----- MATERIAL SHOWN -----

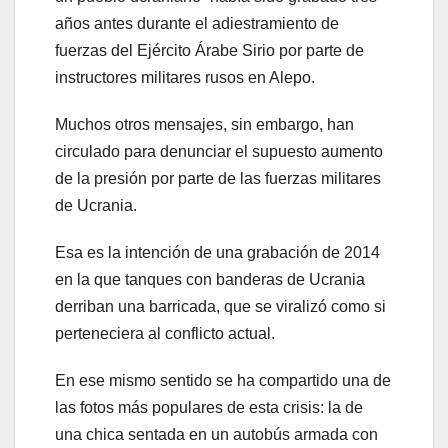
años antes durante el adiestramiento de
fuerzas del Ejército Árabe Sirio por parte de
instructores militares rusos en Alepo.
Muchos otros mensajes, sin embargo, han
circulado para denunciar el supuesto aumento
de la presión por parte de las fuerzas militares
de Ucrania.
Esa es la intención de una grabación de 2014
en la que tanques con banderas de Ucrania
derriban una barricada, que se viralizó como si
perteneciera al conflicto actual.
En ese mismo sentido se ha compartido una de
las fotos más populares de esta crisis: la de
una chica sentada en un autobús armada con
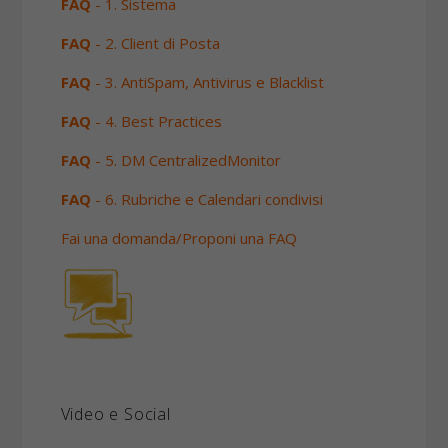
FAQ
- 1. Sistema
FAQ
- 2. Client di Posta
FAQ
- 3. AntiSpam, Antivirus e Blacklist
FAQ
- 4. Best Practices
FAQ
- 5. DM CentralizedMonitor
FAQ
- 6. Rubriche e Calendari condivisi
Fai una domanda/Proponi una FAQ
Video e Social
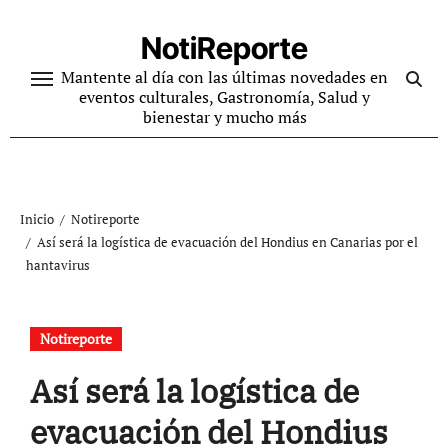
Ir
al
NotiReporte
contenido
Mantente al día con las últimas novedades en
eventos culturales, Gastronomía, Salud y
bienestar y mucho más
Inicio
Notireporte
Así será la logística de evacuación del Hondius en Canarias por el
hantavirus
Notireporte
Así será la logística de
evacuación del Hondius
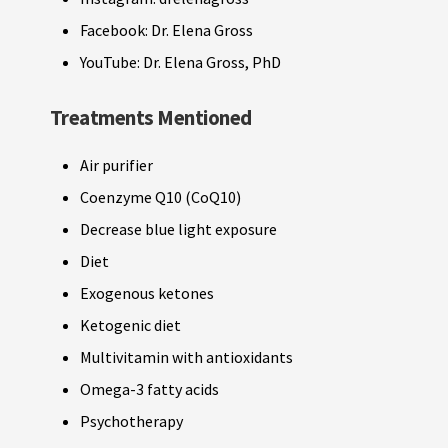
Facebook: Dr. Elena Gross
YouTube: Dr. Elena Gross, PhD
Treatments Mentioned
Air purifier
Coenzyme Q10 (CoQ10)
Decrease blue light exposure
Diet
Exogenous ketones
Ketogenic diet
Multivitamin with antioxidants
Omega-3 fatty acids
Psychotherapy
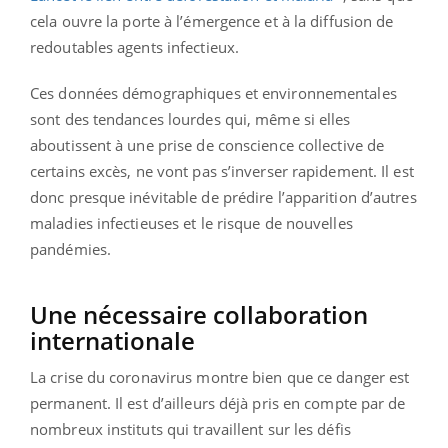
cela ouvre la porte à l’émergence et à la diffusion de
redoutables agents infectieux.
Ces données démographiques et environnementales
sont des tendances lourdes qui, même si elles
aboutissent à une prise de conscience collective de
certains excès, ne vont pas s’inverser rapidement. Il est
donc presque inévitable de prédire l’apparition d’autres
maladies infectieuses et le risque de nouvelles
pandémies.
Une nécessaire collaboration
internationale
La crise du coronavirus montre bien que ce danger est
permanent. Il est d’ailleurs déjà pris en compte par de
nombreux instituts qui travaillent sur les défis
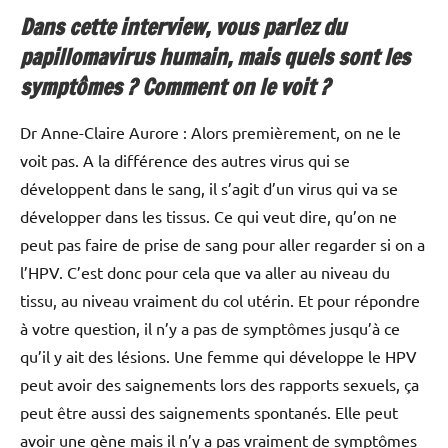
Dans cette interview, vous parlez du
papillomavirus humain, mais quels sont les
symptômes ? Comment on le voit ?
Dr Anne-Claire Aurore : Alors premièrement, on ne le
voit pas. A la différence des autres virus qui se
développent dans le sang, il s’agit d’un virus qui va se
développer dans les tissus. Ce qui veut dire, qu’on ne
peut pas faire de prise de sang pour aller regarder si on a
l’HPV. C’est donc pour cela que va aller au niveau du
tissu, au niveau vraiment du col utérin. Et pour répondre
à votre question, il n’y a pas de symptômes jusqu’à ce
qu’il y ait des lésions. Une femme qui développe le HPV
peut avoir des saignements lors des rapports sexuels, ça
peut être aussi des saignements spontanés. Elle peut
avoir une gène mais il n’y a pas vraiment de symptômes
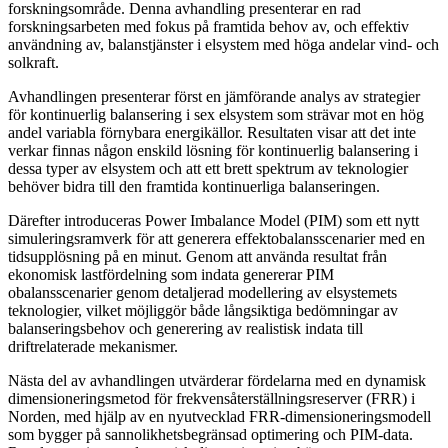
forskningsområde. Denna avhandling presenterar en rad
forskningsarbeten med fokus på framtida behov av, och effektiv
användning av, balanstjänster i elsystem med höga andelar vind- och
solkraft.
Avhandlingen presenterar först en jämförande analys av strategier
för kontinuerlig balansering i sex elsystem som strävar mot en hög
andel variabla förnybara energikällor. Resultaten visar att det inte
verkar finnas någon enskild lösning för kontinuerlig balansering i
dessa typer av elsystem och att ett brett spektrum av teknologier
behöver bidra till den framtida kontinuerliga balanseringen.
Därefter introduceras Power Imbalance Model (PIM) som ett nytt
simuleringsramverk för att generera effektobalansscenarier med en
tidsupplösning på en minut. Genom att använda resultat från
ekonomisk lastfördelning som indata genererar PIM
obalansscenarier genom detaljerad modellering av elsystemets
teknologier, vilket möjliggör både långsiktiga bedömningar av
balanseringsbehov och generering av realistisk indata till
driftrelaterade mekanismer.
Nästa del av avhandlingen utvärderar fördelarna med en dynamisk
dimensioneringsmetod för frekvensåterställningsreserver (FRR) i
Norden, med hjälp av en nyutvecklad FRR-dimensioneringsmodell
som bygger på sannolikhetsbegränsad optimering och PIM-data.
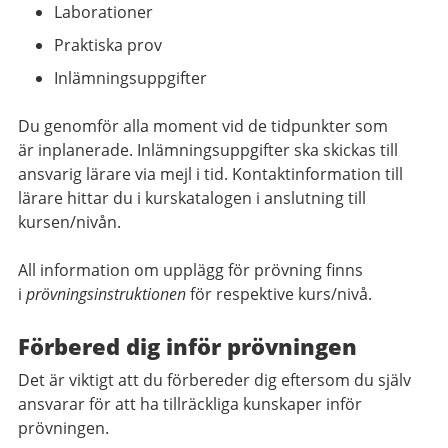
Laborationer
Praktiska prov
Inlämningsuppgifter
Du genomför alla moment vid de tidpunkter som
är inplanerade. Inlämningsuppgifter ska skickas till
ansvarig lärare via mejl i tid. Kontaktinformation till
lärare hittar du i kurskatalogen i anslutning till
kursen/nivån.
All information om upplägg för prövning finns
i
prövningsinstruktionen
för respektive kurs/nivå.
Förbered dig inför prövningen
Det är viktigt att du förbereder dig eftersom du själv
ansvarar för att ha tillräckliga kunskaper inför
prövningen.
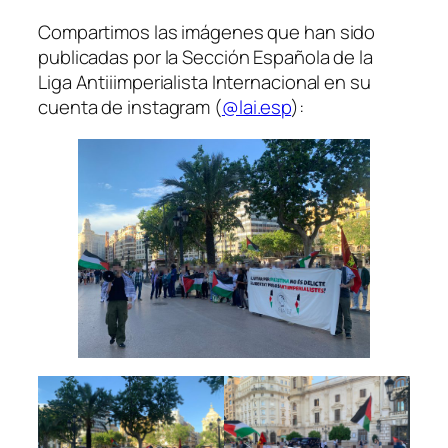
Compartimos las imágenes que han sido
publicadas por la Sección Española de la
Liga Antiiimperialista Internacional en su
cuenta de instagram (
@lai.esp
):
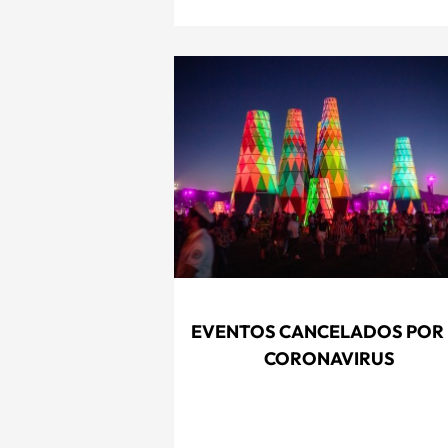
EVENTOS CANCELADOS POR 
CORONAVIRUS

-----

(WHAT IS REQUIRED)
Show each line of the data that contains the string "autres".

(TASK RESULT)
donc presque inévitable de prédire l’apparition d’autres
voit pas. A la différence des autres virus qui se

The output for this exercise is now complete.